» Task description
Search through the entries for the word "названии" and copy every line that has it.

Stored data entries
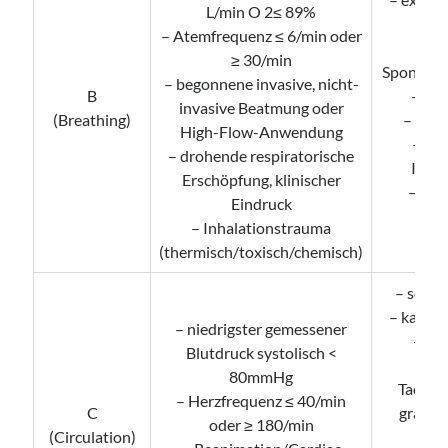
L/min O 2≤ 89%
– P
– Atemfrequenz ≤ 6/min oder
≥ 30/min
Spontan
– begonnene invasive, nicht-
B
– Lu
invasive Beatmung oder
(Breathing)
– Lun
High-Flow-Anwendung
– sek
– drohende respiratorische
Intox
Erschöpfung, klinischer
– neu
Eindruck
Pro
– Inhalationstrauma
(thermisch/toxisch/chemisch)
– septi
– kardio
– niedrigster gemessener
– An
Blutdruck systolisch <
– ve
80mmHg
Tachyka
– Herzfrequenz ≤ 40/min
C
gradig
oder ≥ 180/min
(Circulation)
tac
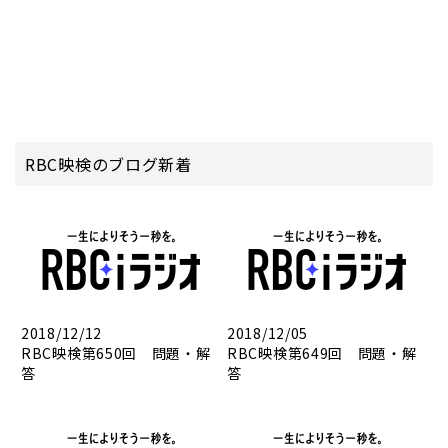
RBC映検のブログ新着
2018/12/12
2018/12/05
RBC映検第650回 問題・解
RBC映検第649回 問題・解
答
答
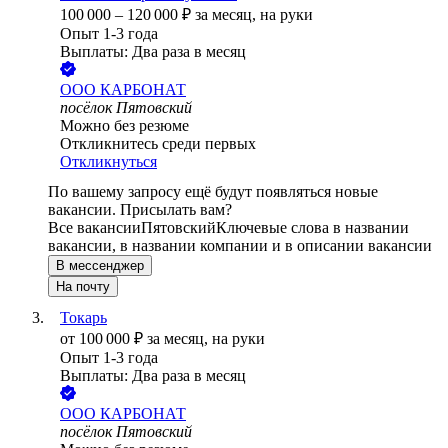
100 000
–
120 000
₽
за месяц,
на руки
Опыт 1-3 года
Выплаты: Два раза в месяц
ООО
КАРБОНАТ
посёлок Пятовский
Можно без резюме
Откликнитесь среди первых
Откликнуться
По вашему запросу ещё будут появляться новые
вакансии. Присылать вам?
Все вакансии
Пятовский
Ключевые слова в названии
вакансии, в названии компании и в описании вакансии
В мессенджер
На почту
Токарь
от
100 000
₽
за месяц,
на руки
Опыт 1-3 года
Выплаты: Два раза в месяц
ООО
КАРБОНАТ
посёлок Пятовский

* * *

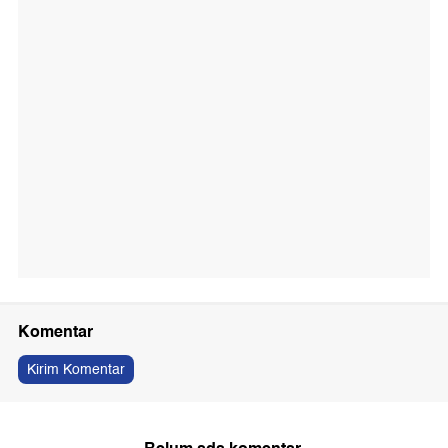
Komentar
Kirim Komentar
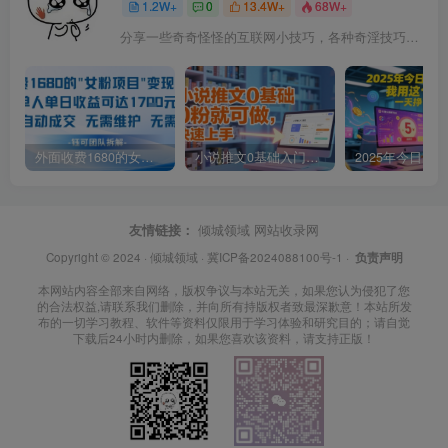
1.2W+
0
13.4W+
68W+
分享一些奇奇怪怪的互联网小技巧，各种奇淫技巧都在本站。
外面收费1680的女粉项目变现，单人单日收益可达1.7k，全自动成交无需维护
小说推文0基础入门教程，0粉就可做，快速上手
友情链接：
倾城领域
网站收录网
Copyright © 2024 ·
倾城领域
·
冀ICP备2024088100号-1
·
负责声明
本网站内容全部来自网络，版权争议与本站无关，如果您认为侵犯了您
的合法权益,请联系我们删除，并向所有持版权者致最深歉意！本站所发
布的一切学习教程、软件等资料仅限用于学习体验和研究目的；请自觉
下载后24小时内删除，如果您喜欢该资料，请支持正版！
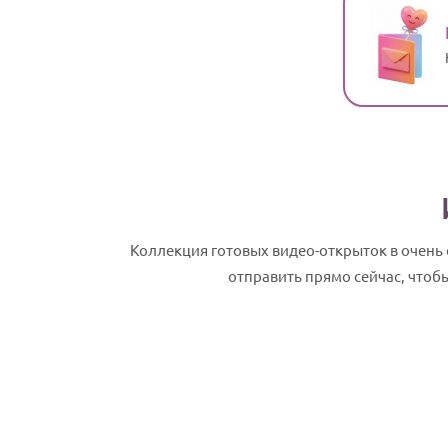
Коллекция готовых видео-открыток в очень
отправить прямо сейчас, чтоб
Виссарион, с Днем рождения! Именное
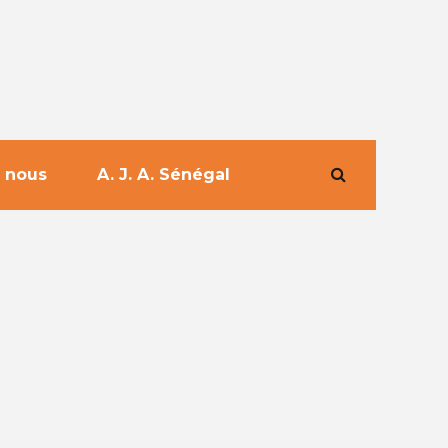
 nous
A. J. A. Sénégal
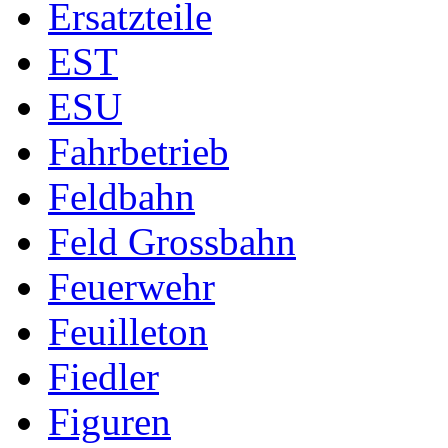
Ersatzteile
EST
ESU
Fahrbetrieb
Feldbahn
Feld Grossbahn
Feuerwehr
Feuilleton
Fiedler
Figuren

» Output for this exercise
Ключевые слова в названии
вакансии, в названии компании и в описании вакансии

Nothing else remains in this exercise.